À la veille d’un OM – Angers sous haute tension, Roberto De Zerbi a révélé une liste d’absents qui inquiète les supporters phocéens, avec six joueurs sur le flanc, dont Leonardo Balerdi.
Une hécatombe avant un match crucial face à Angers
C’est avec sincérité – et une pointe d’inquiétude – que Roberto De Zerbi, entraîneur de l’Olympique de Marseille, a levé le voile sur une nouvelle sérieuse à la veille de la réception d’Angers pour la 12e journée de Ligue 1 2025-2026. Le technicien italien a annoncé l’absence de six joueurs, parmi lesquels le défenseur central Leonardo Balerdi, victime d’un pépin au mollet. À ses côtés sur le banc de l’infirmerie : Timothy Weah, Geoffrey Kondogbia, Amine Gouiri, Facundo Medina et Bamo Meïté.

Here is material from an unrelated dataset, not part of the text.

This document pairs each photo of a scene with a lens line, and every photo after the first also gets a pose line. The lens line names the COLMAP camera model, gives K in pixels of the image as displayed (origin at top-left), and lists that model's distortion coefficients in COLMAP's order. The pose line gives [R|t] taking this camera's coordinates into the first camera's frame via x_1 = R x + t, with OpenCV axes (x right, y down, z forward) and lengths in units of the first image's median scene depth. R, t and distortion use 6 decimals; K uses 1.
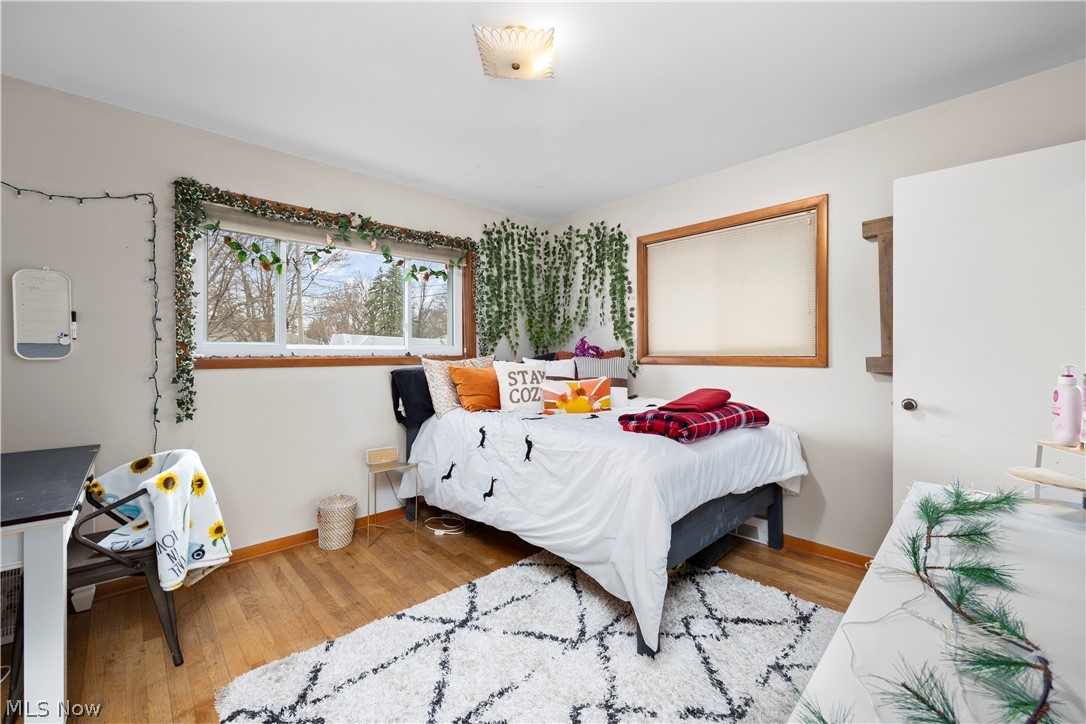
lens RADIAL K [[445.5, 0, 546.6], [0, 445.5, 356.2], [0, 0, 1]] dist [-0.008212, 0.000280]
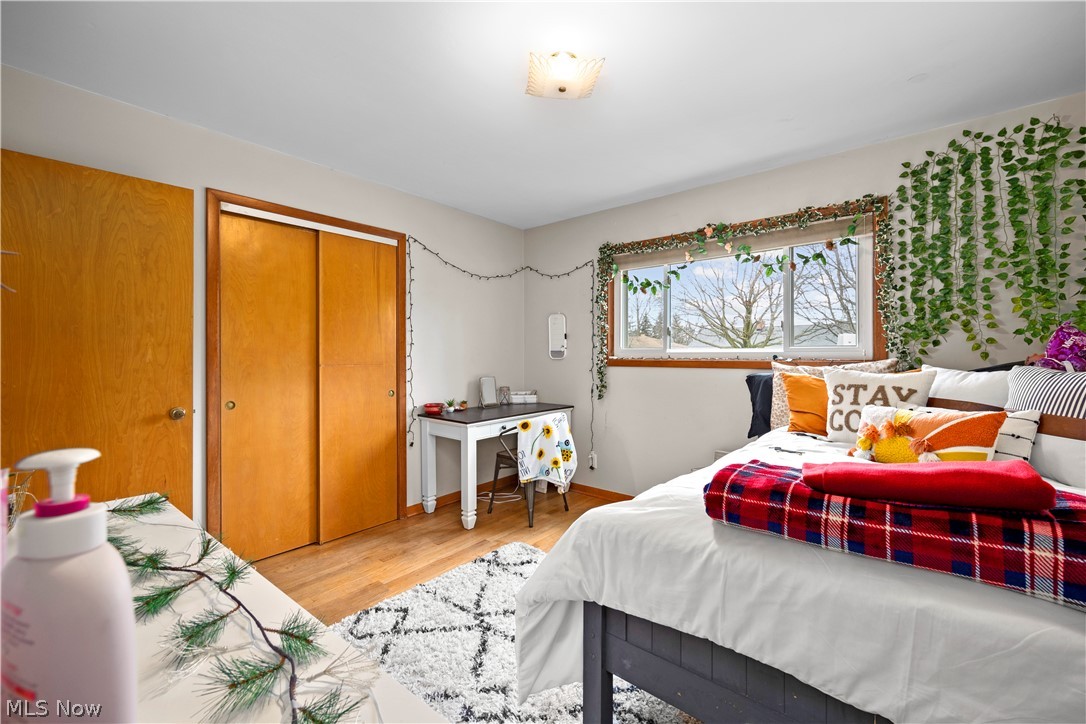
lens RADIAL K [[445.5, 0, 546.2], [0, 445.5, 357.0], [0, 0, 1]] dist [-0.008212, 0.000280]
pose [[0.112786, 0.009447, -0.993574, 0.459574], [-0.003036, 0.999953, 0.009163, -0.010625], [0.993615, 0.001983, 0.112809, 0.393239]]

Une cascade de blessures qui arrive au pire moment pour l’OM, battu lors de ses deux dernières sorties en Ligue 1. Pour un club qui vise la qualification directe en Ligue des Champions et reste encore en course en Ligue Europa, cette situation tend à fragiliser un effectif déjà sous pression. Si De Zerbi se veut rassurant – « Balerdi a un petit problème au mollet, rien de trop grave » – la répétition des forfaits devient une alerte rouge sur la gestion physique et rotationnelle du groupe marseillais, fortement sollicité par un calendrier infernal.

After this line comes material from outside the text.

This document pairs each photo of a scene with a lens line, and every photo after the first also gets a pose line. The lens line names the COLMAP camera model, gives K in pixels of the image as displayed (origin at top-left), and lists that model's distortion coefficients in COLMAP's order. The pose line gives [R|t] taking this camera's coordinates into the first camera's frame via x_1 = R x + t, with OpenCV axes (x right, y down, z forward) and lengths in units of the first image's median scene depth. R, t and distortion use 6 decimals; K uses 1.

L’entraineur italien n’en perd pas son calme pour autant : « Il y a un peu trop de blessés, mais ça arrive. » Lucide, mais combatif, De Zerbi refuse de se retrancher derrière ces absences pour expliquer les contre-performances récentes. « On a l’obligation de gagner les matchs », a-t-il martelé.
Une gestion d’effectif sous tension à l’heure des grands rendez-vous
La profondeur d’effectif, éternelle différence entre OM et PSG, se fait ici cruellement sentir. Tandis que Luis Enrique peut se permettre de faire tourner sans baisser le niveau, De Zerbi doit bricoler, repositionner et faire confiance à des jeunes encore en phase d’apprentissage. L’absence de cadres comme Kondogbia et Gouiri déséquilibre l’organigramme du onze titulaire. Défensivement, sans Medina et Balerdi, l’OM perd de la solidité dans l’axe, ce qui pourrait offrir des opportunités d’exploit à Angers, actuel 14e.

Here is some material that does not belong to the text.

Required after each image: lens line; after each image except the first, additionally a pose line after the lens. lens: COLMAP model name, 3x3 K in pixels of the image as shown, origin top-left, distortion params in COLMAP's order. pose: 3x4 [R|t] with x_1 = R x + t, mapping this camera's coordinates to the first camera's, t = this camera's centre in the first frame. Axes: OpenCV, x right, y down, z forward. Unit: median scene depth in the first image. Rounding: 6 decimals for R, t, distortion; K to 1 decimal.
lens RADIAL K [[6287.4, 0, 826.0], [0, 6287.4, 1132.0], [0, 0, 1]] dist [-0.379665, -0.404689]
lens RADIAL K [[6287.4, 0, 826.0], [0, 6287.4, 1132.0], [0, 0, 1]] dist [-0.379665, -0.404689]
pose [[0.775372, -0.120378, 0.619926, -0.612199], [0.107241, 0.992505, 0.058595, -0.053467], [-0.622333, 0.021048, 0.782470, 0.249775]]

Sur les dernières rencontres, Marseille a affiché des lacunes inquiétantes, notamment dans l’intensité et la finition. Les mots du coach le confirment : « On a eu des manques dans la concrétisation, dans certains duels où on a manqué un peu de méchanceté. » C’est précisément ce que le PSG sait cultiver face à ses rivaux – cette capacité à tuer les rencontres, même dans ses mauvais soirs.
Pour ne rien arranger, les polémiques arbitraires se sont enchaînées ces dernières semaines – simulation d’Emerson, penalty concédé par Pavard – alourdissant encore plus l’ambiance autour du club. De Zerbi l’assume : « Il y a des gens qui n’aiment pas l’OM… Nous, on essaye de se concentrer sur nous. »
La lumière dans la tempête : Aubameyang, le guide
Dans ce contexte compliqué, une figure se détache : Pierre-Emerick Aubameyang. À 36 ans, l’ex-barcelonais continue d’éblouir par sa disponibilité, sa lucidité et son efficacité. « Il peut encore durer de nombreuses années. C’est un transfert très important pour nous », a salué De Zerbi. C’est sur lui que repose désormais une bonne partie de la réussite offensive marseillaise.
Le Gabonais est un modèle de professionnalisme dans un groupe miné par les absences et les remises en question. Il représente une rare constante dans les performances marseillaises cette saison. À l’heure où l’OM doit relancer sa saison en championnat et poursuivre son parcours européen, son rôle sera crucial. Pas seulement dans les statistiques, mais aussi dans la dynamique psychologique du vestiaire.
Alors que le PSG continue de performer, malgré ses propres remous, Marseille ne peut plus se permettre de faux pas, surtout si l’ambition reste de bousculer l’ordre établi. Et sans ses cadres, c’est toute la capacité d’adaptation de De Zerbi qui se retrouve à l’épreuve.